*** DATA EXTRACT
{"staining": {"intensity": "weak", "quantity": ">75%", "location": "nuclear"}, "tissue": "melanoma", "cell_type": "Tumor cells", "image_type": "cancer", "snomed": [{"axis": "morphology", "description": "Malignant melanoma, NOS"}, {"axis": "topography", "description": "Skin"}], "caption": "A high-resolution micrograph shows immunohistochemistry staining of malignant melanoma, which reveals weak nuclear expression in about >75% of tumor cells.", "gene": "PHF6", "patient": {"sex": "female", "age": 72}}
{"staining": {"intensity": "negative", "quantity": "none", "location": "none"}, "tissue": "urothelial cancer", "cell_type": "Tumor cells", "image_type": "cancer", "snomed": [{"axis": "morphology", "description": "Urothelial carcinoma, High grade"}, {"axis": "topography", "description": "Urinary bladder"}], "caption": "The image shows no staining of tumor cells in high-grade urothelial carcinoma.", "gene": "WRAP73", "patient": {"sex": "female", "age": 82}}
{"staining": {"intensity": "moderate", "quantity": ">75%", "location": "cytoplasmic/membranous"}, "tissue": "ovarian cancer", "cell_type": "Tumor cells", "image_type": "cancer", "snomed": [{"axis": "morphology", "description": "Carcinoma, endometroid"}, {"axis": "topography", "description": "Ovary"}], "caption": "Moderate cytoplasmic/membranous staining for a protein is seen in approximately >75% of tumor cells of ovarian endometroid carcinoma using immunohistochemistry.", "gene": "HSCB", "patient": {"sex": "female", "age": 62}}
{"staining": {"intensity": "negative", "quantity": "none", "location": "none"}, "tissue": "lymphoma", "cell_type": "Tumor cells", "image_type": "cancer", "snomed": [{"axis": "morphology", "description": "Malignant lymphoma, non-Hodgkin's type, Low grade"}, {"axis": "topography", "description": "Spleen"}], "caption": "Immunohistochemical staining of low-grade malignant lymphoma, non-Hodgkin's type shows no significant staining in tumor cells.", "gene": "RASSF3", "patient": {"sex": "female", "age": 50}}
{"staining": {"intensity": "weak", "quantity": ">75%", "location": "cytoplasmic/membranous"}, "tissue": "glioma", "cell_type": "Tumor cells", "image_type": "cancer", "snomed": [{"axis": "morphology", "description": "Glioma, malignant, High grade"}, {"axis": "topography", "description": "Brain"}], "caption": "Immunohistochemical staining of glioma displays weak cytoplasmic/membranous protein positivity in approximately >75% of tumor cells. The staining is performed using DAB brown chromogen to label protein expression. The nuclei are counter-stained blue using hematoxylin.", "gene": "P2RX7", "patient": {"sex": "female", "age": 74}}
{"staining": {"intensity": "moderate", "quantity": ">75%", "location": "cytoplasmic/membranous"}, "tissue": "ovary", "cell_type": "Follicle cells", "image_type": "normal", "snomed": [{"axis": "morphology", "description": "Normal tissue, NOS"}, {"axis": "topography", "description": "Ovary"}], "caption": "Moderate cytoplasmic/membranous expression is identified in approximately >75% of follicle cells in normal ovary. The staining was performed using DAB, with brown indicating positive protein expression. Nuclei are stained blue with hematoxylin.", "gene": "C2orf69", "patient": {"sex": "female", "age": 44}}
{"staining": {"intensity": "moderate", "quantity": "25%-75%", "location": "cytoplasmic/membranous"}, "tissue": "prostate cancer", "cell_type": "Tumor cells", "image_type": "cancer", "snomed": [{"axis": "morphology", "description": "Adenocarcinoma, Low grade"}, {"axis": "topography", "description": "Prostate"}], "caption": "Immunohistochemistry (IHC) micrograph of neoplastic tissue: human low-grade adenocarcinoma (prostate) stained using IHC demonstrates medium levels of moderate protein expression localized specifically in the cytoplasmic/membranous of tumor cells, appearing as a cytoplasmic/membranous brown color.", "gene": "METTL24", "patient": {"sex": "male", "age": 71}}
******
Scan the material above. Copy each line where "none" occurs.

{"staining": {"intensity": "negative", "quantity": "none", "location": "none"}, "tissue": "urothelial cancer", "cell_type": "Tumor cells", "image_type": "cancer", "snomed": [{"axis": "morphology", "description": "Urothelial carcinoma, High grade"}, {"axis": "topography", "description": "Urinary bladder"}], "caption": "The image shows no staining of tumor cells in high-grade urothelial carcinoma.", "gene": "WRAP73", "patient": {"sex": "female", "age": 82}}
{"staining": {"intensity": "negative", "quantity": "none", "location": "none"}, "tissue": "lymphoma", "cell_type": "Tumor cells", "image_type": "cancer", "snomed": [{"axis": "morphology", "description": "Malignant lymphoma, non-Hodgkin's type, Low grade"}, {"axis": "topography", "description": "Spleen"}], "caption": "Immunohistochemical staining of low-grade malignant lymphoma, non-Hodgkin's type shows no significant staining in tumor cells.", "gene": "RASSF3", "patient": {"sex": "female", "age": 50}}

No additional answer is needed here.